» Work to be completed
Swap every "chart" in the entries below for "graph" and write the entries out again with nothing else changed. Leave the pictures out of your answer.

» Dataset records
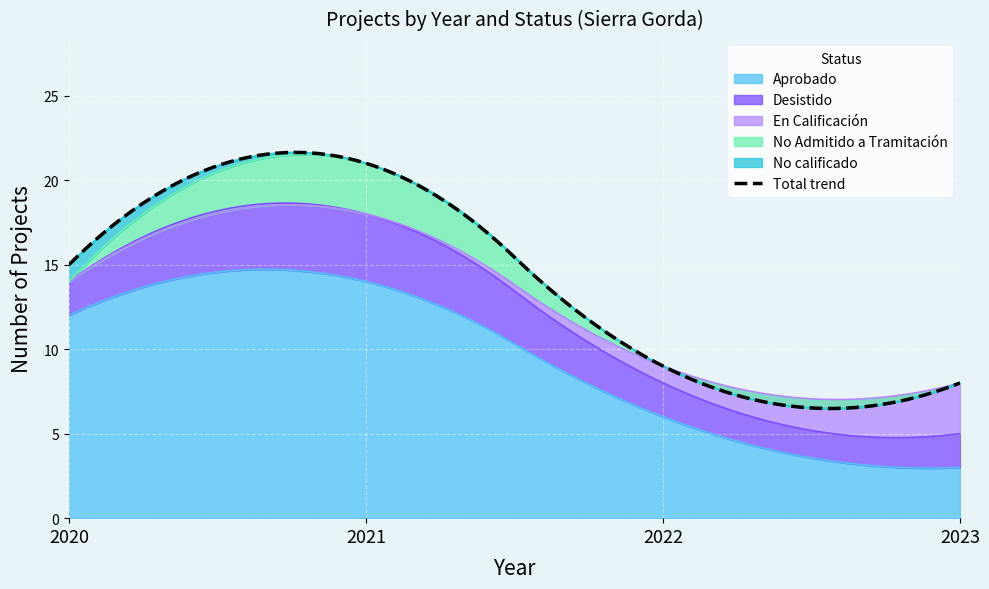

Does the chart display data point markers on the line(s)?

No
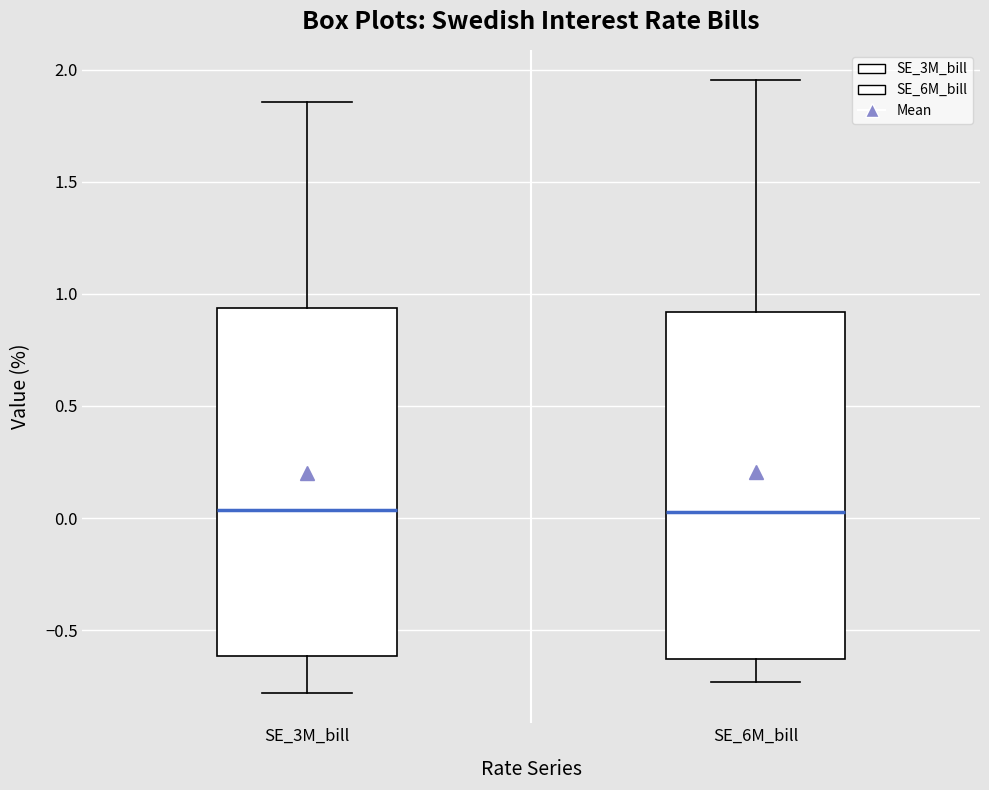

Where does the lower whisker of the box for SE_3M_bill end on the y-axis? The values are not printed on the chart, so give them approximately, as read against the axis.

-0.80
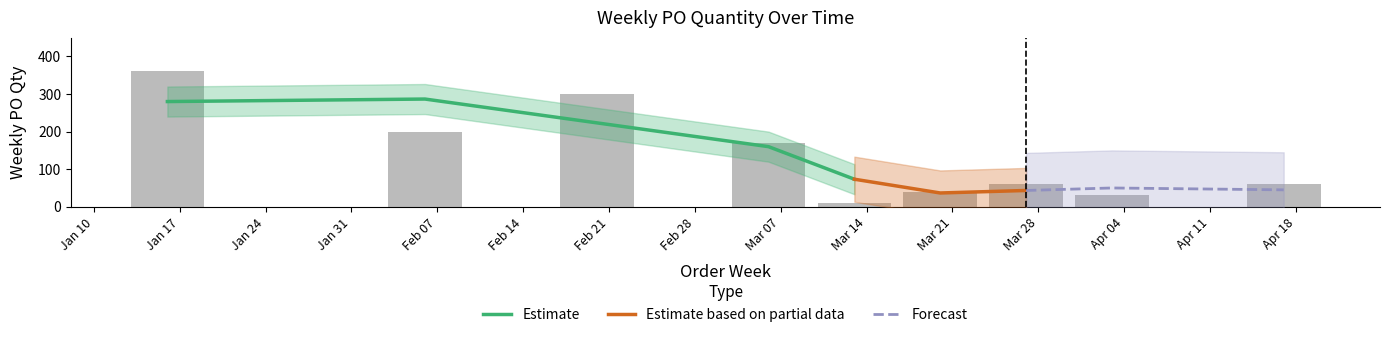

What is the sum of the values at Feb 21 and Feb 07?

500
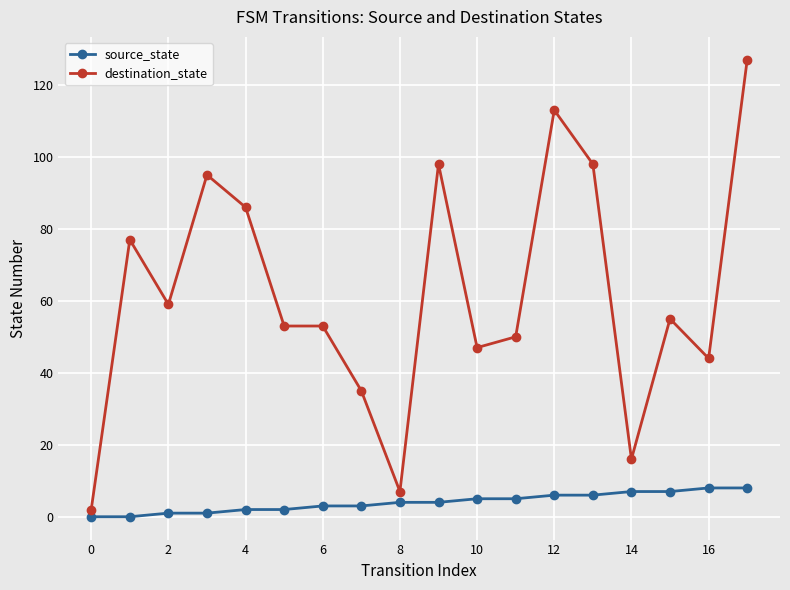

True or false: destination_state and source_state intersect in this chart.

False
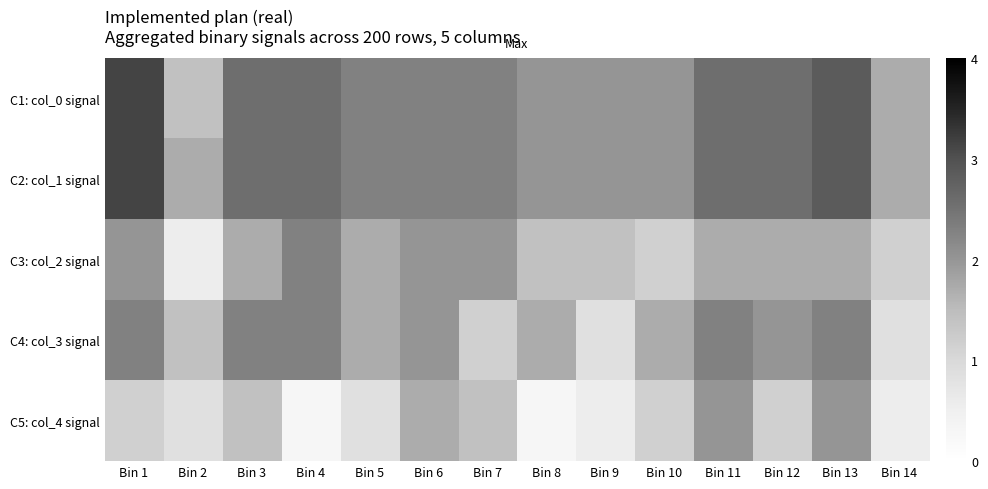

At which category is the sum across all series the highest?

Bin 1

» Solution to the exercise
Does the graph display data point markers on the line(s)?

No

Where does the lower whisker of the box for SE_3M_bill end on the y-axis? The values are not printed on the graph, so give them approximately, as read against the axis.

-0.80

What is the sum of the values at Feb 21 and Feb 07?

500

True or false: destination_state and source_state intersect in this graph.

False

At which category is the sum across all series the highest?

Bin 1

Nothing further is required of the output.